START DATA FOR THIS EXERCISE

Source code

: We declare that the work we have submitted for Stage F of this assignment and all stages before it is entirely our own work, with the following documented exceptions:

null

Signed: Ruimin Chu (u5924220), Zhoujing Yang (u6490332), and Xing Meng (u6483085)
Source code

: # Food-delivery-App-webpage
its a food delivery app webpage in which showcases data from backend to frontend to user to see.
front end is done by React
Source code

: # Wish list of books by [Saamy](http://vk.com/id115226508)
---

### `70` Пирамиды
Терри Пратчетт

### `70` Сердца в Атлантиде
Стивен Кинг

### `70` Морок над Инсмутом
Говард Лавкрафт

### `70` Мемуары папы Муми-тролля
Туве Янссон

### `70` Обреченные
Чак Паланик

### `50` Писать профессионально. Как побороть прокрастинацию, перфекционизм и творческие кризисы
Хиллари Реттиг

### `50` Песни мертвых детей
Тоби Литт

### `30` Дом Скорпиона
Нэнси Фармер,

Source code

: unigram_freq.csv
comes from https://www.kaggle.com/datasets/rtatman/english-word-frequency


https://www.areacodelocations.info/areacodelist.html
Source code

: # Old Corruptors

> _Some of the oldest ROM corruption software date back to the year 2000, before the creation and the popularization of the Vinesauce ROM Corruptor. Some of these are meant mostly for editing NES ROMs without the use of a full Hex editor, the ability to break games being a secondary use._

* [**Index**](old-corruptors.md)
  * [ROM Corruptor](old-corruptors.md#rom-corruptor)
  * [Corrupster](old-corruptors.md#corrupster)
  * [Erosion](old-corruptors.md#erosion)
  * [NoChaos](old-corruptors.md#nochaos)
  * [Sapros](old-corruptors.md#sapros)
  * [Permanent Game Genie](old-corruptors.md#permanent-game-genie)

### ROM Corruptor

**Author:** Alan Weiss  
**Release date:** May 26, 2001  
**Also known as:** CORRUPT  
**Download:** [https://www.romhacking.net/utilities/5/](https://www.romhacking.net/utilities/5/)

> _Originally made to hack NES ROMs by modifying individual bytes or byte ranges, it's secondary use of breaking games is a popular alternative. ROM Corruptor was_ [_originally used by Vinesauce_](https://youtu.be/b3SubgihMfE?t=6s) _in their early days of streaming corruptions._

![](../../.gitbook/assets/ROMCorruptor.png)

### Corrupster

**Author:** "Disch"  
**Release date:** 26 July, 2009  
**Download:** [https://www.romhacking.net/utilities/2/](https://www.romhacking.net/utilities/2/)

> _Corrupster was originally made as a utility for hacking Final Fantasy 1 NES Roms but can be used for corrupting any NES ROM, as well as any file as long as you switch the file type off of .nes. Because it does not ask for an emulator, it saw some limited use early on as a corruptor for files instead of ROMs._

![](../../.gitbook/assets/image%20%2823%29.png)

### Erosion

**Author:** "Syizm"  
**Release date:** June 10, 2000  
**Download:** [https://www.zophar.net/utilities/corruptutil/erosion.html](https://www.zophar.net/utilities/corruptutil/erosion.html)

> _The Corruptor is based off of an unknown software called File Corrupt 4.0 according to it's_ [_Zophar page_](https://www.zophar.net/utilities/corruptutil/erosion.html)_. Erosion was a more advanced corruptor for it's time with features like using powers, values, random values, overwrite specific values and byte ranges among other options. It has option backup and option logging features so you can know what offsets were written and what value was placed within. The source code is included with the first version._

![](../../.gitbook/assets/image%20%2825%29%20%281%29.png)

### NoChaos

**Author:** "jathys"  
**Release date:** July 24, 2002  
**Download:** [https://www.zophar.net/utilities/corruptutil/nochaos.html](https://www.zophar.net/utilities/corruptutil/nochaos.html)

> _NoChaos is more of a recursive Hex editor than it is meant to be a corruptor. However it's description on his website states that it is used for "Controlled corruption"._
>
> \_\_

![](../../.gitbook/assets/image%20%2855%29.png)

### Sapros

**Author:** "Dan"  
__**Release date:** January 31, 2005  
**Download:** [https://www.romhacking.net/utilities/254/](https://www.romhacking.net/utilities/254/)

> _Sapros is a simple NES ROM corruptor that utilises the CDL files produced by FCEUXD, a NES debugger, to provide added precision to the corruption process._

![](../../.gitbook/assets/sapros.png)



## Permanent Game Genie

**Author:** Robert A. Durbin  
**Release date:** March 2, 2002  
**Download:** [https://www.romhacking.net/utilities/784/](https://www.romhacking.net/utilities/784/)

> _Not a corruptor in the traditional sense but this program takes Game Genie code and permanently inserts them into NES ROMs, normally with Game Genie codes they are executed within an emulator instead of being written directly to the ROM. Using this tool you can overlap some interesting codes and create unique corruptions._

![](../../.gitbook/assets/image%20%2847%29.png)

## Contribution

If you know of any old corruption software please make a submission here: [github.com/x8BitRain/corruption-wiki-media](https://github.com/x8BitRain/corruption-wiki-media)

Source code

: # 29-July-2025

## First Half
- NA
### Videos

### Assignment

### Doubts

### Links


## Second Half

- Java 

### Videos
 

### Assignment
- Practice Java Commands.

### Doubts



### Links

END DATA FOR THIS EXERCISE

[YOUR OBJECTIVE]
Reproduce the lines verbatim, beginning with the line that contains "Морок над Инсмутом" and continuing through the line that contains "a secondary use._", with both of those lines included.

[WRITTEN RESPONSE]
### `70` Морок над Инсмутом
Говард Лавкрафт

### `70` Мемуары папы Муми-тролля
Туве Янссон

### `70` Обреченные
Чак Паланик

### `50` Писать профессионально. Как побороть прокрастинацию, перфекционизм и творческие кризисы
Хиллари Реттиг

### `50` Песни мертвых детей
Тоби Литт

### `30` Дом Скорпиона
Нэнси Фармер,

Source code

: unigram_freq.csv
comes from https://www.kaggle.com/datasets/rtatman/english-word-frequency


https://www.areacodelocations.info/areacodelist.html
Source code

: # Old Corruptors

> _Some of the oldest ROM corruption software date back to the year 2000, before the creation and the popularization of the Vinesauce ROM Corruptor. Some of these are meant mostly for editing NES ROMs without the use of a full Hex editor, the ability to break games being a secondary use._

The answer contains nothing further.